One day while driving to work, he heard on the radio about the Bank On Yourself method. Bank On Yourself uses specially designed dividend-paying cash value whole life insurance policies to create secure savings plans for individuals and families.
Dr. Pitchford was intrigued by the idea that once he established one of these little-known dividend-paying policies, he would be able to borrow money from it and repay interest to himself, as the owner of the policy, instead of to a bank.
“You can borrow money against your equity in the policy, and the whole time your policy is growing just the same,” he says. “If I take out a loan, that doesn’t decrease the amount of money I have working for me.“
Dr. Pitchford contacted the headquarters of Pamela Yellen, author of the New York Times Bestseller The Bank On Yourself Revolution: Fire Your Banker, Bypass Wall Street, and Take Control of Your Own Financial Future. They put him in touch with Bank On Yourself Authorized Advisor, Trevor Lastoka, of Provident Financial Group of St. Paul, MN. Lastoka helped Dr. Pitchford set up his own plan in September 2009, based on his financial goals.

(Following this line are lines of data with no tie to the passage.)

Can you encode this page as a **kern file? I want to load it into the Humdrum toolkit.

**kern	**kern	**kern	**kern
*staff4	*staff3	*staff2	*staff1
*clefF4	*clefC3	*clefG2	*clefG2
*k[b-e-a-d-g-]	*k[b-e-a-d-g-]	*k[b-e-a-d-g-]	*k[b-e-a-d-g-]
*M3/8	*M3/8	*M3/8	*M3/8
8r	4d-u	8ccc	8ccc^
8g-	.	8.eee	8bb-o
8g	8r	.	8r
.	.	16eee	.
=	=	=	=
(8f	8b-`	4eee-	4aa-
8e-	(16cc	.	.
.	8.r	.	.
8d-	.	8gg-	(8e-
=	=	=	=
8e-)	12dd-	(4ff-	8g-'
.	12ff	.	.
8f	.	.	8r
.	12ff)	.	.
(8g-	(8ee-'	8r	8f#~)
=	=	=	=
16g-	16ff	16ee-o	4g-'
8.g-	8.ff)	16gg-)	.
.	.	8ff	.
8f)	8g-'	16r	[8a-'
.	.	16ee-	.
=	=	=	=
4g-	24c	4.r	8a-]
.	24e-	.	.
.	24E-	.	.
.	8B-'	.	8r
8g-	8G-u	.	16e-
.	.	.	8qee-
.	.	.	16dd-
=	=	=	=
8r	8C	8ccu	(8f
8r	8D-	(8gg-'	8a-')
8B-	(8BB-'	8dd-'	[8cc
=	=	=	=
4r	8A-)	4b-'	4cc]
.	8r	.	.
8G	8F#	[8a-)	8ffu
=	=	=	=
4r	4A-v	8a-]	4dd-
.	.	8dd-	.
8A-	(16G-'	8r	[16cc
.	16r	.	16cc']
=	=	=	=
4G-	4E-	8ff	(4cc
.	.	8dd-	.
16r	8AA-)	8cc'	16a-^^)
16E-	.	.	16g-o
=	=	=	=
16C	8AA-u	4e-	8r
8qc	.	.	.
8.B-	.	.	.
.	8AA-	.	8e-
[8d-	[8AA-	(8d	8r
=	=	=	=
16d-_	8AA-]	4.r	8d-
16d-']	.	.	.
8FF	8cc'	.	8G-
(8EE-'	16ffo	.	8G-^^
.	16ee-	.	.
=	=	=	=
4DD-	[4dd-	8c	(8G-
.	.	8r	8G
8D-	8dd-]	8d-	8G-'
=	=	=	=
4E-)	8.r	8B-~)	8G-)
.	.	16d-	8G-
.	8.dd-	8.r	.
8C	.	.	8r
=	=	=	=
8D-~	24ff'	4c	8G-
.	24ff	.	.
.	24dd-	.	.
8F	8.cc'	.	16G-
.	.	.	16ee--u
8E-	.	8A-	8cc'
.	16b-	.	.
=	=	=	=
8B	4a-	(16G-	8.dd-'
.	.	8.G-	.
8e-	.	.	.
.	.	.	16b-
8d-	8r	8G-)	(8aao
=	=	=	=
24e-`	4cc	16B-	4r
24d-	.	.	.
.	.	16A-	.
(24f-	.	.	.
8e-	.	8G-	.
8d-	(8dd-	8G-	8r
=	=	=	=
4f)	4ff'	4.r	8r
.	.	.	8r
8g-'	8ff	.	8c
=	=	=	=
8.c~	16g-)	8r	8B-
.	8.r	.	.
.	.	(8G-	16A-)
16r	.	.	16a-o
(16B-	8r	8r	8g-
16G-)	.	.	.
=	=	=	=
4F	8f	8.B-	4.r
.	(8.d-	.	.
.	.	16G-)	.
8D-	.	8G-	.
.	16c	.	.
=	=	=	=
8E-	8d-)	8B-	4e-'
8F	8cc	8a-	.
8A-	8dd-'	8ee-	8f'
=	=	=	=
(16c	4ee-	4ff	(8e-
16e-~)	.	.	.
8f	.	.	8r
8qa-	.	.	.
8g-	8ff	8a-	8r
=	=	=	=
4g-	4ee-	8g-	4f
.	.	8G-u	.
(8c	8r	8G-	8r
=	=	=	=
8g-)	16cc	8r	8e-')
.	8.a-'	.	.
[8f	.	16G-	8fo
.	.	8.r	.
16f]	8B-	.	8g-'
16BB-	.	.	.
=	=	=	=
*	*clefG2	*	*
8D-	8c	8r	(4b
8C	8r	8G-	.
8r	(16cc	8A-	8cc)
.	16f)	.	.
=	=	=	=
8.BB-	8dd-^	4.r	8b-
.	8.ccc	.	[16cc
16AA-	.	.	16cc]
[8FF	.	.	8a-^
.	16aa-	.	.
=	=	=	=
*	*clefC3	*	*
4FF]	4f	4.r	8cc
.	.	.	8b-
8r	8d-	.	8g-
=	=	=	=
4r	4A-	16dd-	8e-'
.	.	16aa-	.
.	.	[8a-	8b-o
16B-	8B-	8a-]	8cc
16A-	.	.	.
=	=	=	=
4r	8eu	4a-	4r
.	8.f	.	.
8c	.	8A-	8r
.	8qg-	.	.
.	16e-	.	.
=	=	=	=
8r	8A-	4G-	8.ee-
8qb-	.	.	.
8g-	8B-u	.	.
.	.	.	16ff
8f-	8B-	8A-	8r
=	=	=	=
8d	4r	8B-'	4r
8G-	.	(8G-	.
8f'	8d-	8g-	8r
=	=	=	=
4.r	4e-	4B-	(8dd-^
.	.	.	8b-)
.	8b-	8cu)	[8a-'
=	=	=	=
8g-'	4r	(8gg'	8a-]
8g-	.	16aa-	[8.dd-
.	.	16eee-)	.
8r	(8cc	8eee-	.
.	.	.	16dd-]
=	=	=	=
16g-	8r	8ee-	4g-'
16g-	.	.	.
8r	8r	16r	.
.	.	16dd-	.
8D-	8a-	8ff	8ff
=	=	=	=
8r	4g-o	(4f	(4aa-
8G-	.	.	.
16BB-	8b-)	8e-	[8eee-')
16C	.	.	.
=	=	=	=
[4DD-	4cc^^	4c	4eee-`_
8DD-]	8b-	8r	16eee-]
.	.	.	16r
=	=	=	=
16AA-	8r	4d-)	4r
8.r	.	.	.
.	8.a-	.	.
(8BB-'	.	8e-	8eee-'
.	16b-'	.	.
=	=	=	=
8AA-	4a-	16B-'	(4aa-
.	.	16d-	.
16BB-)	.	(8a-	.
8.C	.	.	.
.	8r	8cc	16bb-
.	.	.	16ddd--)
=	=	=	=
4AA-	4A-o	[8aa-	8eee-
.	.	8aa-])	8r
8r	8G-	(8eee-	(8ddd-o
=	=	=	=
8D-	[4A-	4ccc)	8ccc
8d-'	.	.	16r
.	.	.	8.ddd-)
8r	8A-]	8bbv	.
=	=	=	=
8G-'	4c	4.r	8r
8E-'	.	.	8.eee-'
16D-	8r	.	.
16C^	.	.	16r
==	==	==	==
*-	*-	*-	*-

Dr. Pitchford is 41 and he and his wife have three children in their early teens. He wanted to set up a plan that would pay for their college and allow him to pay off two variable interest loans he used to remodel his home. The Bank On Yourself policy will allow him to do both.
Six years down the road I will have enough money to pay off those loans, put my kids through college and then start collecting the interest that I was paying to the bank”
The doctor is putting $48,000 per year into his plan, and noted, “If I put in that amount in each year until I’m 65, my cash value is estimated to be $2.3 million, and I would have a $4.3 million death benefit, based on the current dividend scale.”
Dr. Pitchford first got interested in Bank On Yourself while looking for a place to invest savings after he maxed out contributions to his 401(k). He still has a 401(k), but finds the Bank On Yourself policy will be much more useful for financing his family’s needs.
If he were to use money from his 401(k), he would face a huge hit in taxes and early withdrawal fees. But he can borrow from his Bank On Yourself policy any time, for weddings, cars, vacations, and recover all the money.
It’s not like a get-rich-quick scheme — it is a savings tool you can use to recapture money you pay over the years”
My main goal is to recapture all my interest on things I buy. And when I go to buy a car I don’t have to worry about haggling on the price and what the interest rate is, because I am going to be paying myself back anyway.”
He likes the plan so much he’s considering setting up policies for each of his children.
“I am getting kind of a late start,” he says. “But start something for your kids and all of a sudden they’ll have a large amount of money to put toward a house of their own. Plus they are paying themselves interest.”